Studio album by Ferry Corsten
- Released: 21 February 2012
- Genres: Uplifting trance; progressive trance; progressive house;
- Labels: Flashover Recordings New State Music Ultra Records
- Producer: Ferry Corsten

Ferry Corsten chronology
| Twice in a Blue Moon (2008) | WKND (2012) | Blueprint (2017) |

Singles from WKND
- "Feel It" Released: 18 April 2011; "Check It Out" Released: 11 July 2011; "Brute" Released: 12 September 2011; "Ain't No Stoppin'" Released: 12 February 2012; "Live Forever" Released: 28 May 2012; "Not Coming Down" Released: 17 September 2012; "Love Will" Released: 28 January 2013;

= WKND (album) =

WKND (Weekend) is an electronic dance music album released by Ferry Corsten digitally on 21 February 2012, and physically in the Netherlands on 24 February, in the UK on 27 February and in the US on 27 March. It is his fourth studio album released under his own name.

===============

Can you quote everything in the WKND album text from "WKND (Weekend) is" down to "his own name."?

===============

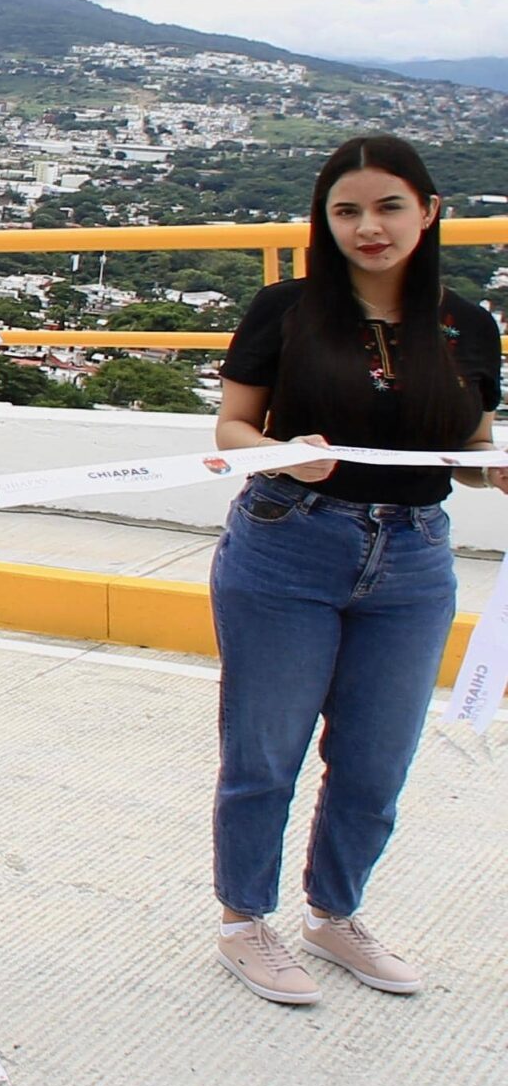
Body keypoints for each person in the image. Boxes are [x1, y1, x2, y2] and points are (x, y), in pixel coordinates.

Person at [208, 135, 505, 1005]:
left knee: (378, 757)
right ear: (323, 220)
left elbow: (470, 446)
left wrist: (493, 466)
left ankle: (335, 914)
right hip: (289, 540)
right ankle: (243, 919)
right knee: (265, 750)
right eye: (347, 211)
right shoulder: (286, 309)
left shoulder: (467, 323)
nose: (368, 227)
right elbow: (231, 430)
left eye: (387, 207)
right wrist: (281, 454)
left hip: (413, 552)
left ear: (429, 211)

===============

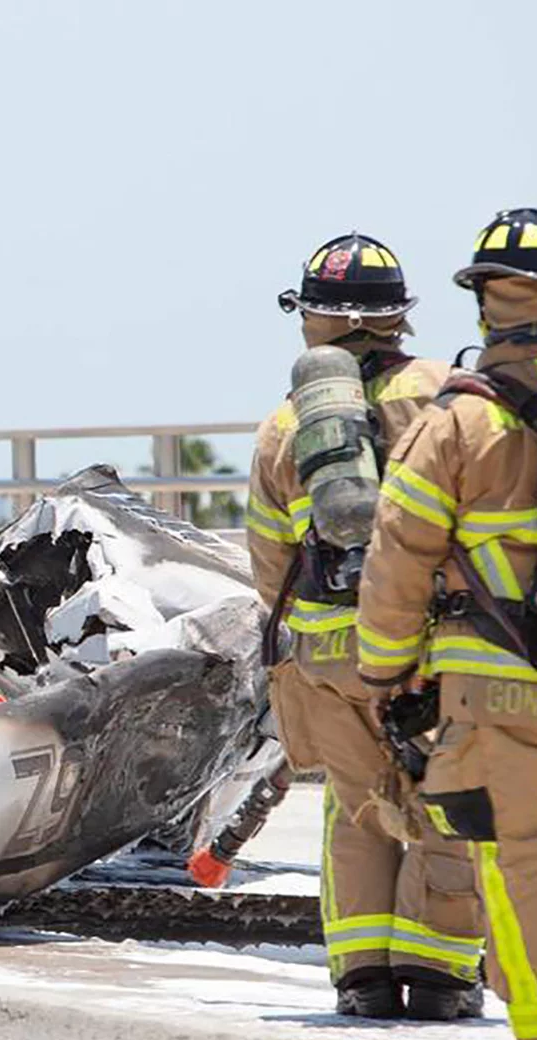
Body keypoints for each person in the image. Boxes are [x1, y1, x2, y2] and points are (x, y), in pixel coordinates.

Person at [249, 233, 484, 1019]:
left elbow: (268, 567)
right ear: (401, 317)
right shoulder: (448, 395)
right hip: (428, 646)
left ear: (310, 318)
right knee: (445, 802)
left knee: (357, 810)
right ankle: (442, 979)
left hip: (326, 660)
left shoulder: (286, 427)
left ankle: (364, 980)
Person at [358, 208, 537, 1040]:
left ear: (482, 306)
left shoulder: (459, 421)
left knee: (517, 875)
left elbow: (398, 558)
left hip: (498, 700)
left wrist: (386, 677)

===============

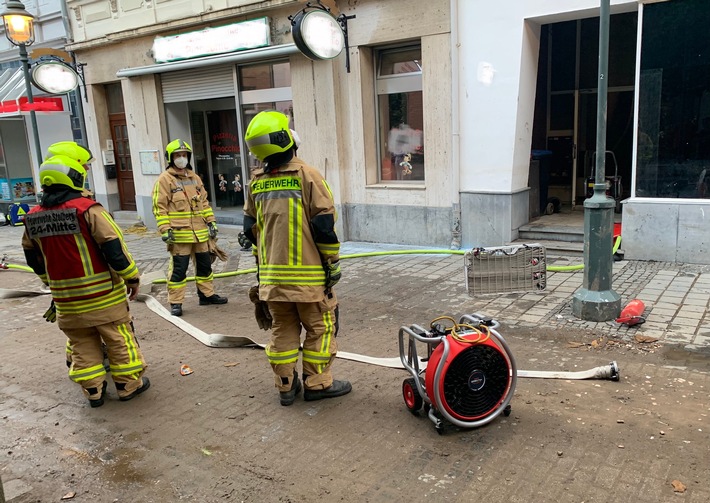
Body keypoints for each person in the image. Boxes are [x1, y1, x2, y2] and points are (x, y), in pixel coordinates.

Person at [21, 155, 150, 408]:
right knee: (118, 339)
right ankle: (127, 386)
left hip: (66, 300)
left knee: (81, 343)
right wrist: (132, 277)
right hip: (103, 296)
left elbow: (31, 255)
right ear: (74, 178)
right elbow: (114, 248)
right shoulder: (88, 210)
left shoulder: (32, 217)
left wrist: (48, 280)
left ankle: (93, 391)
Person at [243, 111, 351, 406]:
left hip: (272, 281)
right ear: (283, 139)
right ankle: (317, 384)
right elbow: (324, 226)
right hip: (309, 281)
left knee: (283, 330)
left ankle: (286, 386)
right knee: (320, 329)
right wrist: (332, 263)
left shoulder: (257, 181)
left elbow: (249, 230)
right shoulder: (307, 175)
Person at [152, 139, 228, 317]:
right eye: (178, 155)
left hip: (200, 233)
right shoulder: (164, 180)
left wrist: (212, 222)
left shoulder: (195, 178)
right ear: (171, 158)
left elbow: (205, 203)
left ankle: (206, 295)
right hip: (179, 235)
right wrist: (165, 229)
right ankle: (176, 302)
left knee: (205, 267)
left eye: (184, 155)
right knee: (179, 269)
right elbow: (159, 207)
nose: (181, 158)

===============

_Written solution:_
WKND (Weekend) is an electronic dance music album released by Ferry Corsten digitally on 21 February 2012, and physically in the Netherlands on 24 February, in the UK on 27 February and in the US on 27 March. It is his fourth studio album released under his own name.